Single by Orleans

from the album Waking and Dreaming
- B-side: "Sweet Destiny"
- Released: January 1977
- Genre: Soft rock
- Length: 3:58
- Label: Asylum
- Songwriters: Johanna Hall, John Hall
- Producer: Chuck Plotkin

Orleans singles chronology
| "Still the One" (1976) | "Reach" (1977) | "Spring Fever" (1977) |

= Reach (Orleans song) =

1977 single by soft rock group Orleans

"Reach" is a song written by John Hall and Johanna Hall that was first released by Orleans on their 1976 album Waking and Dreaming. It was released as a single as a follow-up to the band's top ten hit "Still the One".

==Music and lyrics==
Classic Rock History critic Millie Zeller described "Reach" as having "similar characteristics as 'Still the One' but with less funk and more groove." Cash Box stated that it "exhibits harmonic similarities to ["Still the One"], substituting a funky beat for the shuffle.
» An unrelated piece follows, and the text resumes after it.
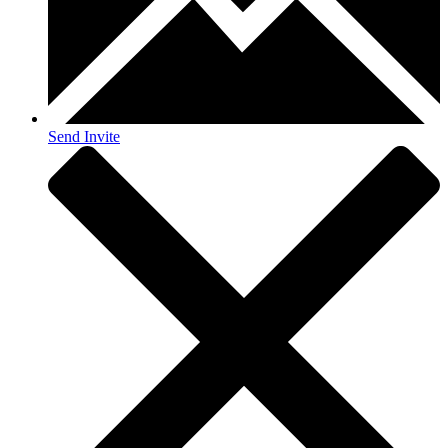
Send Invite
Tampa Tribune critic Michael Kilgore stated that the song's ending sounded like a "Sunday morning gospel service choir." The News critic Scott Garside similarly said that the song has a "gospel sort of vocalizing."

Record World suggested that it sounds similar to the early Doobie Brothers. The Ormskirk Advertiser suggested that the song is in the style of Linda Ronstadt's album Hasten Down the Wind, for which the Halls wrote a song.

==Reception==
The Cash Box and Record World reviews both took into account the fact that "Reach" was the follow up to the big hit "Still the One", with Cash Box stating that with "Reach" the band was "reluctant to pull the punches" and Record World stating that "there appears to be no let-up in sight." Billboard recommended the single. Minneapolis Star critic Jon Bream described "Reach" as "soulful" and said that it demonstrates the band's versatility. The Lowell Sun critic Nick Foustas used "Reach" as an example of how Orleans can "rock without rolling."

Zeller rated "Reach" as Orleans' seventh best song, stating, "If you're looking for a good cheer-up song to get out of a bummer mood, 'Reach' is it."

==Chart performance==
Despite generally favorable reviews, the single did not perform as well as "Still the One", peaking at No. 51 on the Billboard Hot 100, No. 45 on the Cash Box Top 100 Singles chart, and No. 54 on the Record World singles chart. It also reached No. 47 on the Billboard Easy Listening chart. In Canada, it peaked at No. 31.

==Cover versions==
"Reach" has been covered by several artists, including Barbara Mandrell. Donna Fargo covered the song on her 1978 album Dark-Eyed Lady. Chicago Sun-Times critic Pat Harris rated her version of "Reach" as the best song on the album.